Polynomial regression was used to investigate the extent to which inhibition of ChE activity in the brains of quail exposed for 6 hours on the simulated field could be predicted by log of the octanol:water partition coefficients (Kow) of the OPs. Quadratic polynomial curves were significantly fit to brain ChE activity inhibition data at both 24 (r2=0.888, p<0.001) and 72 hours (r2=0.871, p<0.001) post-exposure. These curves indicate that OPs having log Kow in the range of 0 to 1.5 will be those most rapidly absorbed and distributed under field conditions. A similar effort to predict the further inhibition of brain ChE activity in quail associated with the additional exposure to the pesticide spray itself yielded a significant quadratic polynomial curve at 24 hours post-exposure (r2=0.621, p=0.013). Comments are provided as to the utility and relevance of the findings in ecological risk assessment for pesticide registration.
Quail were exposed to DCP and dehydration in controlled, crossed experiments to determine if dehydration could confound the diagnosis of OP exposure using inhibition of ChE activity in quail tissues. Measures of plasma osmolality (Posm) and hematocrit (Hct) quantified dehydration. DCP exposure caused significant inhibition of ChE activity in brain (38%, p<0.001) and plasma (26%, p<0.001). Dehydration caused a significant increase in plasma ChE activity (min. 55%, p<0.001).
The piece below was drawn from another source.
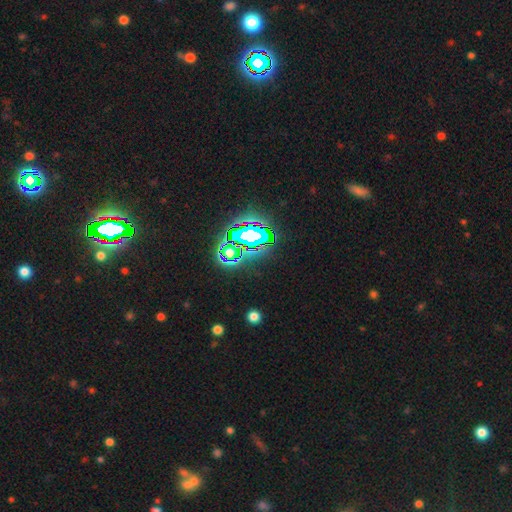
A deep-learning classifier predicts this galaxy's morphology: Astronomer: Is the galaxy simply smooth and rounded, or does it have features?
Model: star or artifact — 80%.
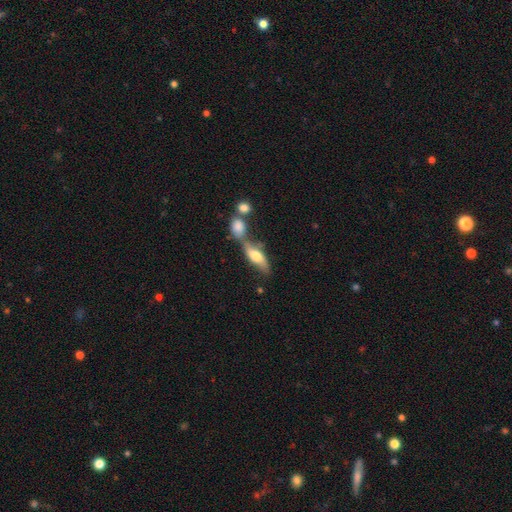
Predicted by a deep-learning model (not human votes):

Variation in the change in plasma ChE activity in response to dehydration was significantly and positively correlated with dehydration-induced variation in both the change in Posm (r2=0.284, p<0.001) and the change in Hct (r2=0.081, p=0.018). The observed correlations suggest plasma ChE activity in quail is not limited to plasma but instead occupies some larger pool of body water. The effects of dehydration on plasma ChE activity masked the inhibitory effects of DCP. Combined dehydration and DCP exposure produced plasma ChE activity that was not significantly different from control values. A method to adjust plasma ChE activities for the confounding effects of dehydration and enable the diagnosis of OP exposure in dehydrated, DCP-exposed quail was developed.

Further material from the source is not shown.